Echo every line of the listing below back verbatim, leaving nothing out and changing nothing.

Material provided Block Start

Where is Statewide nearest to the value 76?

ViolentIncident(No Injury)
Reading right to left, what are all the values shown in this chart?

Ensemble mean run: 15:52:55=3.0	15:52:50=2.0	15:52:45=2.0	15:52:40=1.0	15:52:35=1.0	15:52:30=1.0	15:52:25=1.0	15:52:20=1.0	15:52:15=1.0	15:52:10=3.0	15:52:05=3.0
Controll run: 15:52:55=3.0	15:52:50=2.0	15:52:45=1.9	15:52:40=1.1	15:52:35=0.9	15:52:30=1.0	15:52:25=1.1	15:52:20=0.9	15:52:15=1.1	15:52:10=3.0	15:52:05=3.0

Material provided Block End

▸ Task solution
Where is Statewide nearest to the value 76?

ViolentIncident(No Injury)
Reading right to left, what are all the values shown in this chart?

Ensemble mean run: 15:52:55=3.0	15:52:50=2.0	15:52:45=2.0	15:52:40=1.0	15:52:35=1.0	15:52:30=1.0	15:52:25=1.0	15:52:20=1.0	15:52:15=1.0	15:52:10=3.0	15:52:05=3.0
Controll run: 15:52:55=3.0	15:52:50=2.0	15:52:45=1.9	15:52:40=1.1	15:52:35=0.9	15:52:30=1.0	15:52:25=1.1	15:52:20=0.9	15:52:15=1.1	15:52:10=3.0	15:52:05=3.0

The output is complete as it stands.